This repository provides a model that detects the probability of complaint in a short text using modern NLP techniques. The model was trained on the tweets and recommended to be used on short messages from social media.
pip install git+https://www.github.com/silantyev/Complaint-Detector.git
from complaint_detector import ComplaintDetector
cd = ComplaintDetector()
cd.predict([
'My mobile phone is too slow',
'My laptop is the best'
])
import pandas as pd
cd = ComplaintDetector()
df = pd.read_csv('sample.csv')
pred = cd.predict(df['Text'])
- complaint_detector/ - The module directory.
- tutirial.ipynb - Jupyter notebook with the examples.
The module requires the following packages installed:
- numpy >= 1.19.5
- unidecode >= 1.2.0
- tensorflow 2.5.2
- transformers 4.12.3
Older versions may also work, but it's not guaranteed.
- The model uses DistilBERT pre-trained model as a feature extractor with one Batch Normalization layer and 2 Dense layers on top of that trained on a smaller dataset.
- Dataset consists of 3,499 rows taken from this repository (https://github.com/danielpreotiuc/complaints-social-media/) and 1,713 rows labeled by ourselves.
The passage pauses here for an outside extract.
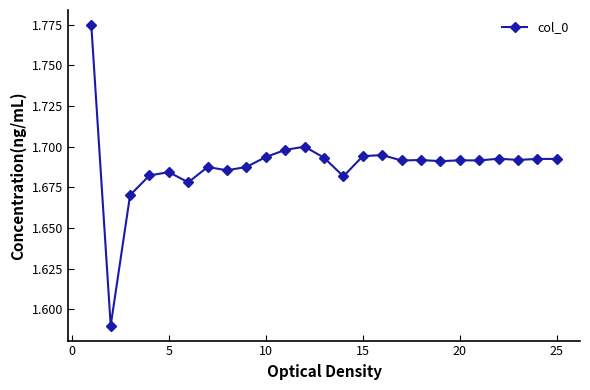

Does the chart display data point markers on the line(s)?

Yes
In both cases, Twitter was used as a source of texts. Total size is 5,212; 1,480 rows have positive labels (1 - Complaint) and 3,732 negative labels (0 - Non-complaint).
- While DistilBERT layers were set non-trainable, another part of the network was trained with the data split into 3 folds. ROC-AUC metric for validation data varied in range from 0.901 to 0.914.